◆ EXERCISE DESCRIPTION
How many lines in the CAD text data contain the string "operationType", with case counting? Give only the number.

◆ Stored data
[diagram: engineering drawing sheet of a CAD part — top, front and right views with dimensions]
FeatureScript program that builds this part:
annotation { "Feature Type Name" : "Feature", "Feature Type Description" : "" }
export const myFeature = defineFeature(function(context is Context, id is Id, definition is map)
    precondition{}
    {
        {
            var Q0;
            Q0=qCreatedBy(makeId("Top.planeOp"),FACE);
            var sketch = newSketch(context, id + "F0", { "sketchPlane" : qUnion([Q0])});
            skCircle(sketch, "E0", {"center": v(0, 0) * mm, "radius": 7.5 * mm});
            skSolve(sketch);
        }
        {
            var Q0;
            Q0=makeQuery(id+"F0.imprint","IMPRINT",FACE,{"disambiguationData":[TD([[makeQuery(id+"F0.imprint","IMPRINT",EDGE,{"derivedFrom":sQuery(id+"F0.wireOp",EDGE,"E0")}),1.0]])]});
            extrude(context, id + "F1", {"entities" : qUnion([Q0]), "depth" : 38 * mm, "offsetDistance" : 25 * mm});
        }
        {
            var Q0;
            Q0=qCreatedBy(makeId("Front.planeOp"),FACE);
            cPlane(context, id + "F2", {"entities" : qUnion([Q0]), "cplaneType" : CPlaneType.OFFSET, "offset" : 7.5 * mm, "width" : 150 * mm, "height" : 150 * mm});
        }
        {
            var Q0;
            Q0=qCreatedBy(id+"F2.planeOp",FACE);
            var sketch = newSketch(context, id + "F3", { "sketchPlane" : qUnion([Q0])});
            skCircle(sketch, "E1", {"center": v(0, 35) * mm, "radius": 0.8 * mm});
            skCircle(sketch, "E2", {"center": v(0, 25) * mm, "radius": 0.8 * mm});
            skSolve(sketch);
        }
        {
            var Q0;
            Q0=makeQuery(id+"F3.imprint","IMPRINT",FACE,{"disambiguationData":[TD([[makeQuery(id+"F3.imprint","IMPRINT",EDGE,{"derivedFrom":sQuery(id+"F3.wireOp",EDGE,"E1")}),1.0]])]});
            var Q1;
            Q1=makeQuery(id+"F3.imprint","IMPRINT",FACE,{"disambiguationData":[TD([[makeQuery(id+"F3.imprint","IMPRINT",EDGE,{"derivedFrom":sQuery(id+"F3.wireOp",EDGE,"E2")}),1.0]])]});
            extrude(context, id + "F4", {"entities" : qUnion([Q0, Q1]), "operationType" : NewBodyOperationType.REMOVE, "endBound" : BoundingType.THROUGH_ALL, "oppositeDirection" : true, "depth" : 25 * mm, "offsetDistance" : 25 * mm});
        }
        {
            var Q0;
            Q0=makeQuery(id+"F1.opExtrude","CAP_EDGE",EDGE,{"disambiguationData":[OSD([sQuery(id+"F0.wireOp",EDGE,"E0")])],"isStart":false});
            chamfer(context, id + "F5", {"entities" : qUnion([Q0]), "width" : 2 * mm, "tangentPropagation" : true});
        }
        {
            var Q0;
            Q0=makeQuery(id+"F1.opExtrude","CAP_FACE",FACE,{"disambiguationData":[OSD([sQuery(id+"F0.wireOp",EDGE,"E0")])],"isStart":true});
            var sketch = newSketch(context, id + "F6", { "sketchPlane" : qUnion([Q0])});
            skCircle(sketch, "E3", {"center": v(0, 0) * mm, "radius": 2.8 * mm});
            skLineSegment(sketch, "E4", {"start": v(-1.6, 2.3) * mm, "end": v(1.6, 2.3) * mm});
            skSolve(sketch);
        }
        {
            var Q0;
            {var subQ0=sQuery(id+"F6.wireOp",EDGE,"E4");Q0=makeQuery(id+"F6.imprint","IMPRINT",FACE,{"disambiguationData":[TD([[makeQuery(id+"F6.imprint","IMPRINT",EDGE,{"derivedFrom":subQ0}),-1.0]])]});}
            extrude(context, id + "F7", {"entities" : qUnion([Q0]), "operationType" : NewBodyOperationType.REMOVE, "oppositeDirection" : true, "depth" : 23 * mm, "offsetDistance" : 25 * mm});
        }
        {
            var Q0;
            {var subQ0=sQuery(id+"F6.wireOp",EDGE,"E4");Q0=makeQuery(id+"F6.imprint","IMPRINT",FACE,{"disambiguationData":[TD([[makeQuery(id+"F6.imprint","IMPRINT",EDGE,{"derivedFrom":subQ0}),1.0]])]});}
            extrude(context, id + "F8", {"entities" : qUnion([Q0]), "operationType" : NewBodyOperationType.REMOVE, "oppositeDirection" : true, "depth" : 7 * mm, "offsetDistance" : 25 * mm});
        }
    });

◆ IN RESPONSE
3